Jeremy Lune, CLIC’s head of trading told the Daily Mail: “The vans are clearly labelled so whoever did this knew they were stealing from a charity that deals with very sick children.” Fuel theft, like metal theft, has increased as prices have soared, with a worrying number of thieves, and those who handle goods they know to be stolen, not caring who gets hurt or even killed in the process.


The Royal Albert Hall management has been warned by the Charities Commission to stop members selling tickets to touts, bringing the venue into disrepute and putting at risk the funding received from the National Lottery, £40 million since 1996.

Members have been selling their debenture-style seats and boxes for major events to touts for ten to fifteen times their face value. One member has set up his own touting company to buy tickets from other members.

As well as censure from the Charities Commission the hall management has come under pressure from MPs to ban the sale of member tickets to touts, a move that would significantly reduce the potential financial value of the tickets and, for some, the financial value of membership.
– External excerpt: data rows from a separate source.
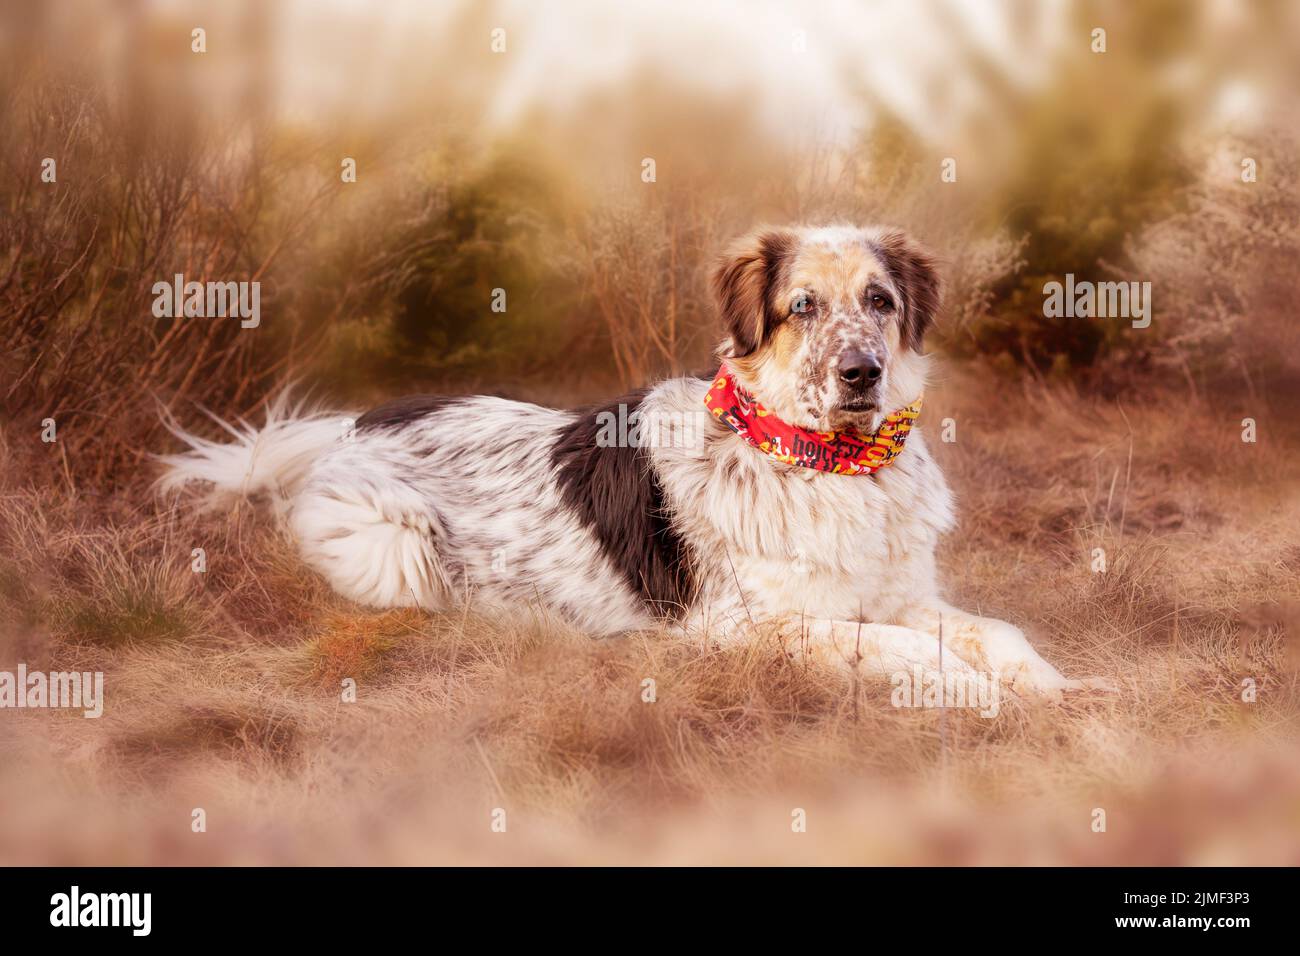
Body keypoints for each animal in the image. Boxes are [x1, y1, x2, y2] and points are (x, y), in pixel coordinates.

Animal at [157, 223, 1102, 697]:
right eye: (802, 306)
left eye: (880, 301)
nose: (862, 372)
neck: (827, 463)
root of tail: (348, 426)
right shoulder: (743, 625)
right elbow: (901, 648)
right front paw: (969, 692)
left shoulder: (905, 592)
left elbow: (997, 632)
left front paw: (1054, 685)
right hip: (397, 549)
One name in the New Year’s Honours List was that of Heron International CEO Gerald Ronson, 72, who received a CBE for his considerable work and support for charity.

The honour sparked criticism due to Ronson’s part in a share scam in 1990, for which he was fined £5 million and served six months in prison.

The credibility of the honours system has recently been called into question after a knighthood ill-advisedly awarded to RBS banker Fred Goodwin, on the recommendation of former PM Gordon Brown for services to banking was taken away by the Queen following the damage done by him to the bank, the economy and all the taxpayers who picked up the bill for his mistakes. Goodwin was also ill-advisedly awarded an Honorary Degree from St Andrews University, for what it’s worth.


Social networking sites such as Facebook and others linked to them are making it easy for cyber-bullies, or “trolls” to anonymously attack, mentally hurt and, in some cases, cause the suicide of their victims.

Charity beatbullying recently revealed on a BBC Panorama documentary, Hunting the Internet Bullies, that 28% of 11-16 year olds, the troll’s main targets, have been the victims of on-line bullying.

So far only one troll, Sean Duffy has been caught and convicted under the Malicious Communications Act and served nine weeks of an 18-week prison sentence. Another troll, posing as “Nimrod Seven” but identified by Panorama as Darren Burton from Cardiff, anonymously posted deeply offensive racist comments about a murdered man on Facebook and was merely cautioned by South Wales Police last year.


Age UK has warned that stealthy changes by the government to the welfare system will make it financially viable for those of pensionable age with partners under 60 to live apart from them in order to claim £100 a week in pension benefits.

The changes are not thought to be part of the Coalition’s promise to reward marriage through the tax system.


The Tree of Hope Children’s Charity is looking for people brave enough (daft enough?) to do a fundraising parachute jump.

Three types of jump are available from more than twenty airfields in the UK. The “Accelerated Freefall” is a solo skydive from up to 12,000 feet, the “Tandem Skydive” is from 10,000 feet attached to an instructor, and there is a “Static Line” solo jump from up to 3,000 feet. All training is given and those raising from £350 can get a free jump.


One very different venue for events in York is the Bar Convent, run by a charity and around five minutes walk from the railway station.

The Grade 1 listed Georgian building offers 4 meetings spaces for 10-90, a tiled Victorian entrance hall for receptions and dining, 18 guest-house style bedrooms, 3 en-suite, a tranquil garden area and a licensed cafe offering home-cooked food. Day delegate rates start from £33 and bedrooms from £35.

The Bar Convent is the oldest living convent in England, founded in 1686, and incorporates a museum telling the history.